Page extract: Begin

Fun facts, because I know way too much about this guy:
-His eyes were hazel, according to his records on the Volage. However, on his body, Dr. Beattie thought they looked more green. -He had impacted first molars in his jaw, but otherwise, had all of his teeth. Weird, considering able-bodied seaman got whacked in the face/head more than anyone else. -The 1850s exhumation also stole the nameplate off his casket as a souvenir. Like they didn’t do enough to him. -Because of his Crown debt, the Hartnells back in England weren’t given his Arctic service medal after his death. It wasn’t given to anyone until 1986. -There’s signs that not only did the crew dress him up nicely (still no pants, tho), but his hair had been combed and someone had cleaned his nails. His hands were also put in a funerary position, unlike Torrington and Braine.  -Brian Spenceley, a physics professor from Lakehead, went with Dr. Beattie on the expedition, as Brian was a living relative of Hartnell and a descendant of his younger brother, Charles. One thing he immediately recognized was the ‘Hartnell nose’. If you do look up pictures of him, you’ll know it immediately. -Hartnell also had some facial hair along his jaw, but was otherwise pretty clean-shaven. -He was so well-preserved otherwise (even though there’s evidence that there was a little bit of delay burying him) that he had full flexion in his joints and tendons like an unconscious living person. Doctors and scientists had no trouble undressing him or turning his head and moving his arms for scans and examination. -He seems to be more of the face of the expedition than Torrington. If you look up the mummies, chances are that Hartnell is the first person you see. He’s recognizable for his nose, his black hair, and his extremely ‘I’m so done’ expression. -No kids, no marriages. His brother was the same. :( (I woulda married him in a heartbeat.)
Now there’s about a million theories as to what happened to all of them. Lead-poisoning is a chief one of Beattie’s due to the canned food onboard being soldered with lead. Really, it just seems like the Franklin expedition was a Murphy’s Law situation.

Page extract: End
Extracted information: Begin

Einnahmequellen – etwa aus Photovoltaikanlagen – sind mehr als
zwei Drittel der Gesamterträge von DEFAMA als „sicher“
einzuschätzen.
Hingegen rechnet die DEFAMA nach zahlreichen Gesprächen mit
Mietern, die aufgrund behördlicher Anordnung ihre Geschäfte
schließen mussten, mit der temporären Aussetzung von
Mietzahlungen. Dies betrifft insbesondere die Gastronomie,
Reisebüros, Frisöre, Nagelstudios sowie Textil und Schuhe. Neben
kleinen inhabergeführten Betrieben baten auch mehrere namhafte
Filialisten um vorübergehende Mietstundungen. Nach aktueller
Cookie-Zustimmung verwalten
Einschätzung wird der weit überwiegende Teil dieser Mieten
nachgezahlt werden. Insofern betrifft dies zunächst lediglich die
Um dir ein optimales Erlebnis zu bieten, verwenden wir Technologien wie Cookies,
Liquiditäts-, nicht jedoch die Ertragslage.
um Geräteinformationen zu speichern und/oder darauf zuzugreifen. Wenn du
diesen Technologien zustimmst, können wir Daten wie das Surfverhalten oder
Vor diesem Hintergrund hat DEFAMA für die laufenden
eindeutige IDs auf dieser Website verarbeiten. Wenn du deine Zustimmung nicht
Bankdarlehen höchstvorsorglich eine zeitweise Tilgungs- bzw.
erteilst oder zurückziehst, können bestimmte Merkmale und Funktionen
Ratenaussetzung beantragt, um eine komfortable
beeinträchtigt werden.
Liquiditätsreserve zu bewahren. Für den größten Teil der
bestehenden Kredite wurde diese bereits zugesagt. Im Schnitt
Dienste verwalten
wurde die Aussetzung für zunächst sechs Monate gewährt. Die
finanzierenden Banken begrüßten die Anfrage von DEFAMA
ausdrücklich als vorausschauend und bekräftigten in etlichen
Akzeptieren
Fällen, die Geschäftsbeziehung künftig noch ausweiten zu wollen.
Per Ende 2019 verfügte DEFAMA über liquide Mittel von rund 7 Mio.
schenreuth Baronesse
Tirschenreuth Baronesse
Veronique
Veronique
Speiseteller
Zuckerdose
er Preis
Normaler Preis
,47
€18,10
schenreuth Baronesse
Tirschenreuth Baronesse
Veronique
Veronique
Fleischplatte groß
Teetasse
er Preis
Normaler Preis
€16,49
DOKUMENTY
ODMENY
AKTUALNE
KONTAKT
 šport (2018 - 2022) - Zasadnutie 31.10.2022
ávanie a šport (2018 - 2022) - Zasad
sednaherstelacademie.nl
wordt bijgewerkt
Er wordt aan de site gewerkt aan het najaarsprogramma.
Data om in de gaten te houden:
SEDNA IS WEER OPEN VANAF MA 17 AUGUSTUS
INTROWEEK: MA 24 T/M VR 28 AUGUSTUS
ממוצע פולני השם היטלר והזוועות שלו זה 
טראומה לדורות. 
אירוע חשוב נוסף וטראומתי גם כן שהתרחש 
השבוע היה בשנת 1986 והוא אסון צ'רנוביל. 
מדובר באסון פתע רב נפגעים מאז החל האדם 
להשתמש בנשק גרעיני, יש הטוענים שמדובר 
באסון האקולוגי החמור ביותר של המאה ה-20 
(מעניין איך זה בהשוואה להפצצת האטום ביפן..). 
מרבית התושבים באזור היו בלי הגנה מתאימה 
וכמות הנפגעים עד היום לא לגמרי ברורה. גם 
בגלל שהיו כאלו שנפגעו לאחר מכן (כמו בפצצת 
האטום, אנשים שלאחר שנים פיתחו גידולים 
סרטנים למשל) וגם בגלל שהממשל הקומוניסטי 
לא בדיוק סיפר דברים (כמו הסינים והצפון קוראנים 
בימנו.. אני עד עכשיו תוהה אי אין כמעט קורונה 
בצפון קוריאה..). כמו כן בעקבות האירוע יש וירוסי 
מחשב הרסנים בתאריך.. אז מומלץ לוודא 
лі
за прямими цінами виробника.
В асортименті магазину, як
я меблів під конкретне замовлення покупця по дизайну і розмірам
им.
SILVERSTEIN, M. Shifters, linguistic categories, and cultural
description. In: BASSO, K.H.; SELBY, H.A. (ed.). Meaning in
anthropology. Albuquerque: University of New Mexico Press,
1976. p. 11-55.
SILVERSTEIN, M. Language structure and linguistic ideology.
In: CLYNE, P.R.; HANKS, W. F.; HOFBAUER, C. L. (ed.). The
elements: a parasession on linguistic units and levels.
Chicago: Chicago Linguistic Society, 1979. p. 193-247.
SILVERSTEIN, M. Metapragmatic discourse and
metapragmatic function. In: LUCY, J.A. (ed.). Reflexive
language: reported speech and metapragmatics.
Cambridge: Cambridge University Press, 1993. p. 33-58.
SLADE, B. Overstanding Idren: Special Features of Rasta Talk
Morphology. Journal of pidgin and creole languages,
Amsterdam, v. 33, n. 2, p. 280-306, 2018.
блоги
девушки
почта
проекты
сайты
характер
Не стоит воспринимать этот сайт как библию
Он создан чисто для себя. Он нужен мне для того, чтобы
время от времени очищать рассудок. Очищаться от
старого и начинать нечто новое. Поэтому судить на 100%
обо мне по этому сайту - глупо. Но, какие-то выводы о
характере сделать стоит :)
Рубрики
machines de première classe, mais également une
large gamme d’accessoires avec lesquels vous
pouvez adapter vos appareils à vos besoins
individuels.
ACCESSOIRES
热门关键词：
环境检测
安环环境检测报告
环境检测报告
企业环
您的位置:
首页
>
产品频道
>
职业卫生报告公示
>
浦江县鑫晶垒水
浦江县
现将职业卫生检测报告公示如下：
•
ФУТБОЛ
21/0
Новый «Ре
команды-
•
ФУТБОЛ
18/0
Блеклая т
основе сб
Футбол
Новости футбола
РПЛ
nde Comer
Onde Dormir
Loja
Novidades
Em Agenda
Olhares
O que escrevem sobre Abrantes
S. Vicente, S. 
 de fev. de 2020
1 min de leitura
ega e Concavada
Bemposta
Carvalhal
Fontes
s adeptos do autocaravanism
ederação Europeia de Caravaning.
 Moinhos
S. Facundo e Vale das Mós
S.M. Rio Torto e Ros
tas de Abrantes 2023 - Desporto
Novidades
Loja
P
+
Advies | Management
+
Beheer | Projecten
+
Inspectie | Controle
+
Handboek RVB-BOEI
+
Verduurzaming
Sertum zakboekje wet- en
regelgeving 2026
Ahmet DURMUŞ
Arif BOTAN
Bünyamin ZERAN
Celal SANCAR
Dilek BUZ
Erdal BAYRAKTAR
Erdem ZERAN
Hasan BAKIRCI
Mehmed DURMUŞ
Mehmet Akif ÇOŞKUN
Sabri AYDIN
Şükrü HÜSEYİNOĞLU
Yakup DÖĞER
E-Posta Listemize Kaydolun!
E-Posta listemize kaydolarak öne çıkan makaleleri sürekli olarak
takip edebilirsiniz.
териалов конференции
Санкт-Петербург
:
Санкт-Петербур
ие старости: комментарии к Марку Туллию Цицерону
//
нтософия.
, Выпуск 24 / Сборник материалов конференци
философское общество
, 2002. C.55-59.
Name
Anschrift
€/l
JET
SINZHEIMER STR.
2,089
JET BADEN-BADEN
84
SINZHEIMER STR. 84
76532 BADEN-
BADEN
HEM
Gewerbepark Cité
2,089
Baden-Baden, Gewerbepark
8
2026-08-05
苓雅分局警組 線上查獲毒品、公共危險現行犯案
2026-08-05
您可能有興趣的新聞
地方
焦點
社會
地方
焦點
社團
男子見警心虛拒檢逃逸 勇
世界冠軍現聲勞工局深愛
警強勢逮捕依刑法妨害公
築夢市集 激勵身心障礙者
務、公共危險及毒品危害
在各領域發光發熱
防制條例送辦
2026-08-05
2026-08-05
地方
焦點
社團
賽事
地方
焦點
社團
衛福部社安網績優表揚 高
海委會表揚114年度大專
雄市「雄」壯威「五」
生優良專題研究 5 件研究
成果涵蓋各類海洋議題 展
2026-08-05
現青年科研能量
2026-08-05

Extracted information: End

● **Assigned task 1**: Can you extract the part of the Hartnell fun facts starting at "Now there’s about" and ending at "Murphy’s Law situation."?
● **Assigned task 2**: Could you copy the records word for word, starting at their first line and ending with the line that contains "kleinen inhabergeführten Betrieben"?
The Hartnell fun facts and the records have no connection to each other.

● **Task answer 1**:
Now there’s about a million theories as to what happened to all of them. Lead-poisoning is a chief one of Beattie’s due to the canned food onboard being soldered with lead. Really, it just seems like the Franklin expedition was a Murphy’s Law situation.

● **Task answer 2**:
Einnahmequellen – etwa aus Photovoltaikanlagen – sind mehr als
zwei Drittel der Gesamterträge von DEFAMA als „sicher“
einzuschätzen.
Hingegen rechnet die DEFAMA nach zahlreichen Gesprächen mit
Mietern, die aufgrund behördlicher Anordnung ihre Geschäfte
schließen mussten, mit der temporären Aussetzung von
Mietzahlungen. Dies betrifft insbesondere die Gastronomie,
Reisebüros, Frisöre, Nagelstudios sowie Textil und Schuhe. Neben
kleinen inhabergeführten Betrieben baten auch mehrere namhafte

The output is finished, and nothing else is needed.